Deine Aufgabe:
Ersetze in allen folgenden Einträgen „chantier“ durch „atelier“ und gib die Zeilen sonst unverändert wieder.

(Ausgangseinträge)
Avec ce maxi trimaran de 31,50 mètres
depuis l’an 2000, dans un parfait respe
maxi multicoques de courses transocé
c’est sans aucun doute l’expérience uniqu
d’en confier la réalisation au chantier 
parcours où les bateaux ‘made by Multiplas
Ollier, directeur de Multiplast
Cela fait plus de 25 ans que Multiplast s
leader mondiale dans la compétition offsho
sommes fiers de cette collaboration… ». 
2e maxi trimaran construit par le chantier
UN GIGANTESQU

Erwartete Antwort:
Avec ce maxi trimaran de 31,50 mètres
depuis l’an 2000, dans un parfait respe
maxi multicoques de courses transocé
c’est sans aucun doute l’expérience uniqu
d’en confier la réalisation au atelier 
parcours où les bateaux ‘made by Multiplas
Ollier, directeur de Multiplast
Cela fait plus de 25 ans que Multiplast s
leader mondiale dans la compétition offsho
sommes fiers de cette collaboration… ». 
2e maxi trimaran construit par le atelier
UN GIGANTESQU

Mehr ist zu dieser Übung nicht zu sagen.